EXCLUDED FROM STATS -- an R&R that the district judge did NOT adopt, kept here as an order read and as a pattern. In this FLSA wage-and-hour case, third-party plaintiff Borrelli & Associates (assignee of defendant Cavalry's contractual-indemnity/breach claim against asset-buyer Fleet) moved for a default judgment after Fleet defaulted. By R&R dated 2020-08-11, Magistrate Judge Mann recommended DENYING the default-judgment motion and dismissing the third-party complaint under Rule 12(b)(6), reasoning that the claim was 'an unenforceable contractual indemnification claim in a wage-and-hour case' (extending Herman v. RSR Security and Gustafson). Borrelli objected, triggering de novo review. On 2021-03-16, Senior District Judge Block SUSTAINED the objection, distinguished Gustafson (the Cavalry-Fleet agreement was a pre-existing split of a known liability that benefited the plaintiffs, not an attempt to contract away FLSA obligations), DECLINED to adopt the R&R, and recommitted the matter to Mann. Recorded with empty motions[] (no binding outcome attributable to Mann) and order_type per schema. Demonstrates her recommendations are reviewed, not rubber-stamped.
Caseload & timing
From public federal docket records for this judge.

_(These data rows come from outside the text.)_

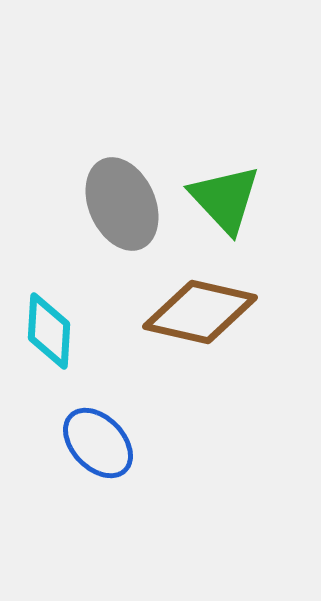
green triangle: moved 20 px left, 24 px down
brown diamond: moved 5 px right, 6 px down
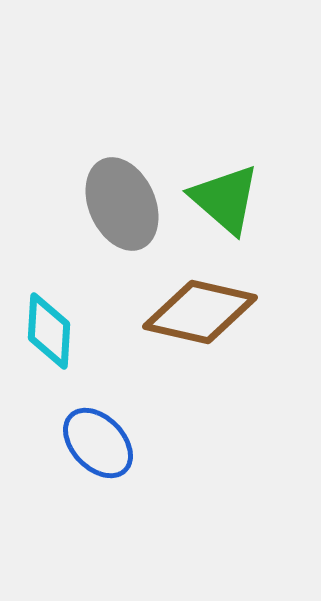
green triangle: rotated 6 degrees counterclockwise
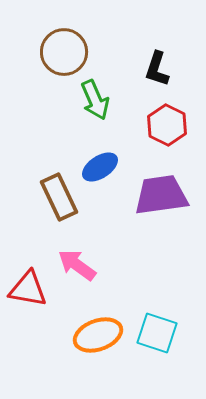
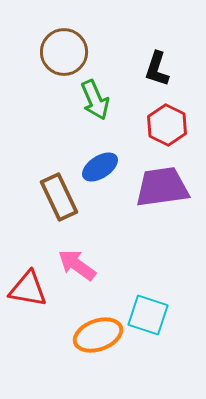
purple trapezoid: moved 1 px right, 8 px up
cyan square: moved 9 px left, 18 px up
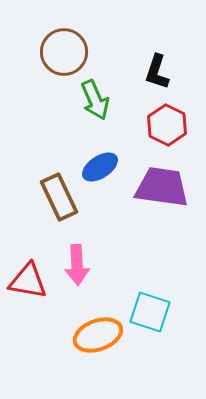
black L-shape: moved 3 px down
purple trapezoid: rotated 16 degrees clockwise
pink arrow: rotated 129 degrees counterclockwise
red triangle: moved 8 px up
cyan square: moved 2 px right, 3 px up
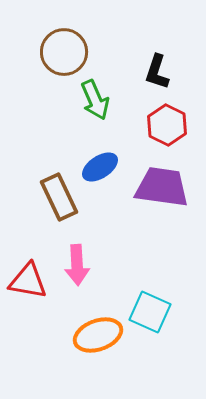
cyan square: rotated 6 degrees clockwise
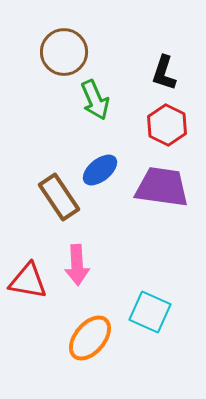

E.D.N.Y. magistrate, Brooklyn. Sampled currently-/last-assigned dockets (2022, her final active year, plus older mc matters) show the magistrate diet: federal criminal/surveillance support work (pen-register & trap-and-trace device applications, 18 U.S.C. 2703(d) stored-communications orders, cellphone search-warrant applications, and a run of criminal initial-appearance complaints) alongside civil FLSA consent cases (nature of suit 710 Labor: Fair Standards) that resolve quickly by settlement/dismissal, and occasional mc enforcement matters (King Pharmaceuticals v. Mutual Pharmaceutical, 2005-2007). Consistent with the reasoning layer, her civil substantive work is heavily consent-jurisdiction and referral-R&R based.